Dakar 2022 | Etapa 7 | Ha'il > Sakaka
10 enero 2021 - 11:51 [GMT + 3]

James Alexander, último piloto en llegar al vivac de Ha’il en el día de descanso, vive su primer Dakar con un entusiasmo que se contagia. A sus 50 años, el piloto de Botsuana está disfrutando de lo lindo en el desierto saudí.

El viernes por la noche, James Alexander fue el último motorista en llegar a meta. Igual que el día anterior. “Pero esta vez estoy menos cansado. Ayer lo pasé muy mal y esta mañana he salido tranquilo, me dolía todo. Sin darme cuenta, me distraje por el camino. Si hubiese estado más atento, podría haber evitado terminar de nuevo la etapa en plena noche. De noche es todo un infierno. No se ve nada, vas perdido… Una hora de día equivale a tres horas de noche.
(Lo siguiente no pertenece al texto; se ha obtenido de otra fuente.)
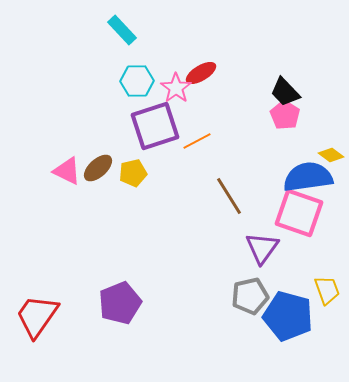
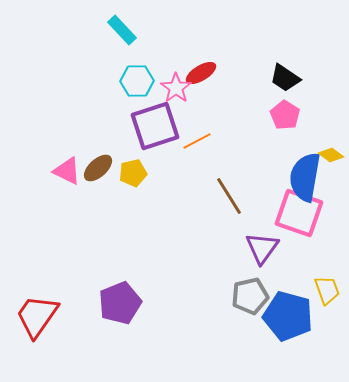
black trapezoid: moved 14 px up; rotated 12 degrees counterclockwise
blue semicircle: moved 3 px left; rotated 72 degrees counterclockwise
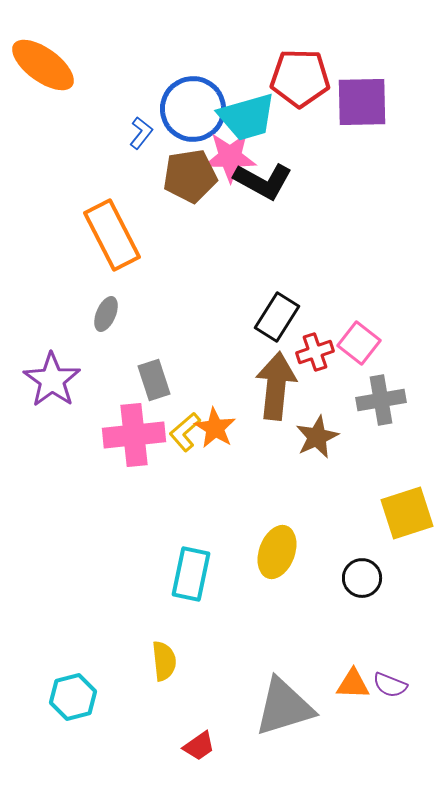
Y como cuando vas por detrás la arena está removida, estás obligado a pasar por los lados para encontrar un poco de tracción. Habría que poder ir con una segunda luz que enfocara hacia las dunas”. El piloto botsuano, que participa en su primer Dakar, pilota una Yamaha WR450 F, al igual que su compatriota Ross Branch. “Bueno, la mía no es una moto oficial”, bromea con su risa cavernosa. Ayer, durante el día de descanso, James pasó un buen rato con Ross. “Hacía dos días que no habíamos tenido ocasión de pasar tiempo juntos”. Son amigos. De hecho, fue Ross quien convenció a James para que participase en el Dakar. El piloto oficial de Yamaha arrastró a su apadrinado a las pistas africanas. Inscrito en la categoría Original by Motul, la fórmula más asequible, la única aspiración de James es llegar hasta Jeddah. “Llevo montando en moto desde los 17 años. Es una pasión que siempre me ha acompañado. Correr el Dakar es para mí un modo de descubrir una nueva faceta de este universo y conocer a gente fantástica. En la carrera, aprecio mucho la ayuda mutua entre los participantes”. En la ruta hacia Ha’il, James Alexander inteactuó mucho con los espectadores que acudieron a ver pasar a los pilotos por las dunas. “Bebí mucho té porque no me quedaba agua en la cantimplora. También me ofrecieron carne de camello, pero decidí conformarme con mis barritas de cereales”. El día de descanso se tomó un respiro. “He dormido, me he quitado la arena de las botas y me he cuidado un poco los pies, que los tenía hechos papilla”. Todo en orden para la segunda semana.